Yes, my garden looks ragged (any friend who wants to come visit and help me with that will be treated to a fabulous meal as reward), yes I have some paperwork and other mentally-engaged work to do this week that takes me twice as long as anyone else to get done, and so on, and so on. Ironically I am being told to take a break, and all I can do, despite brain fog, is worry about what I am not getting done.

Yes, I know, waste of energy. But before you throw more new age positive thinking aphorisms at me, well intended perhaps but clueless and ignorant of what I've actually experienced, just remember: YOU don't have to deal with the aftermath of a lifelong illness that almost killed you, so shut up about what you think I should be able to do. That I'm here at all is a miracle.

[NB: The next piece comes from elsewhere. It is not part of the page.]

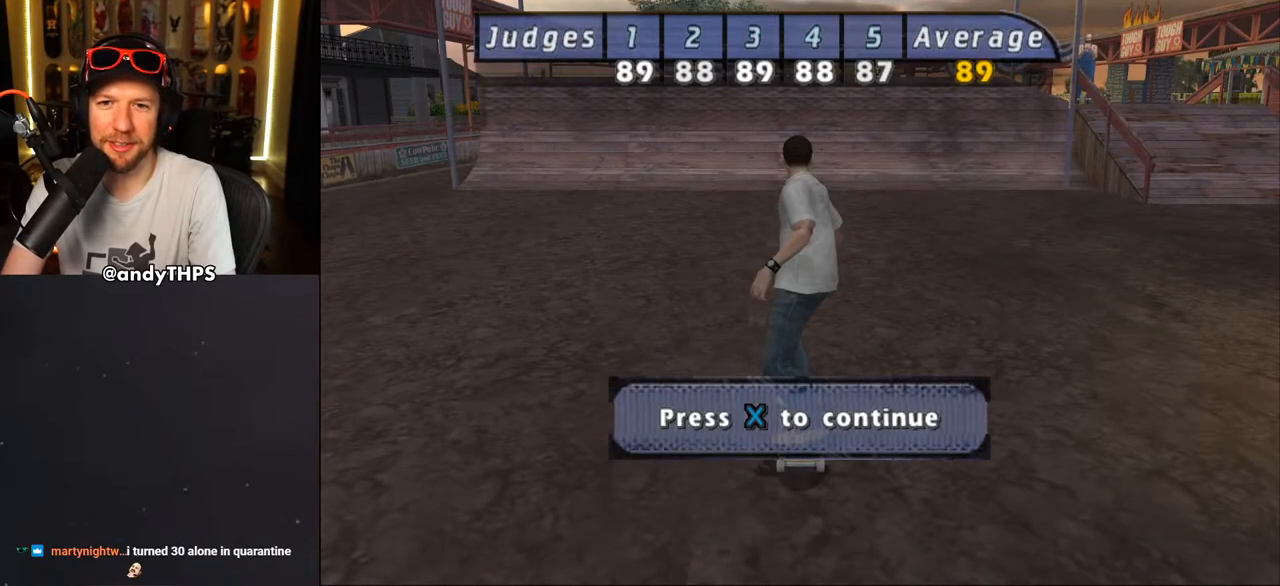
{"buttons": [], "left_stick": "center", "right_stick": "center", "events": [[67, "CROSS", "up"], [200, "CROSS", "down"], [283, "CROSS", "up"]]}
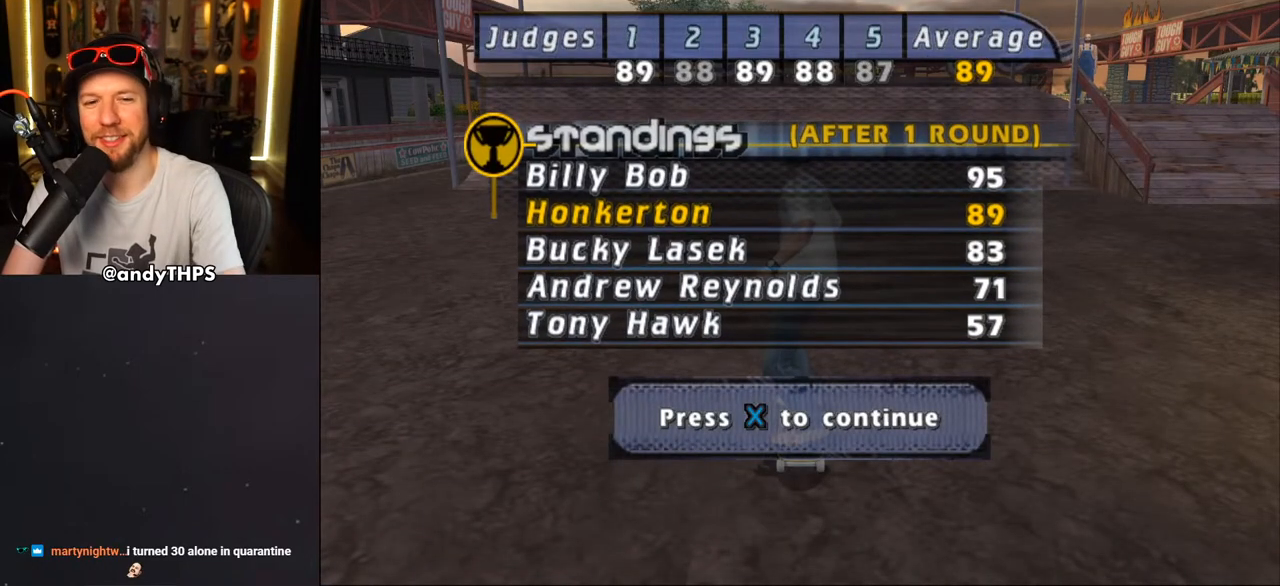
{"buttons": [], "left_stick": "center", "right_stick": "center", "events": []}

That I've climbed even this far back up that cliffside trail towards something you call "normal life" is nothing short of miraculous. (I say this not only to the well-intentioned friend, but also to the voices in my head.)

I'm just going to sit here for awhile, sip my tea, and enjoy the view.

Maybe I will never get to the end of that trail. Maybe I will never be able to see the view for myself from on top of the mountain. Maybe all I will ever be able to see is the view of the opposite cliff from my vantage halfway up the canyonside trail.

And that's amazing. Look at those rock shapes! And see over there, you walked right past those windflowers and petroglyphs on your rush to get to the top! I'm stopping and taking ten and looking around me right now. I might never get to the top of this mountain trail. And someday I might. Just not today, maybe not for a few years more.

Meanwhile, the view is pretty amazing from right here.

Now, hike on, and leave me in peace, right here, right now.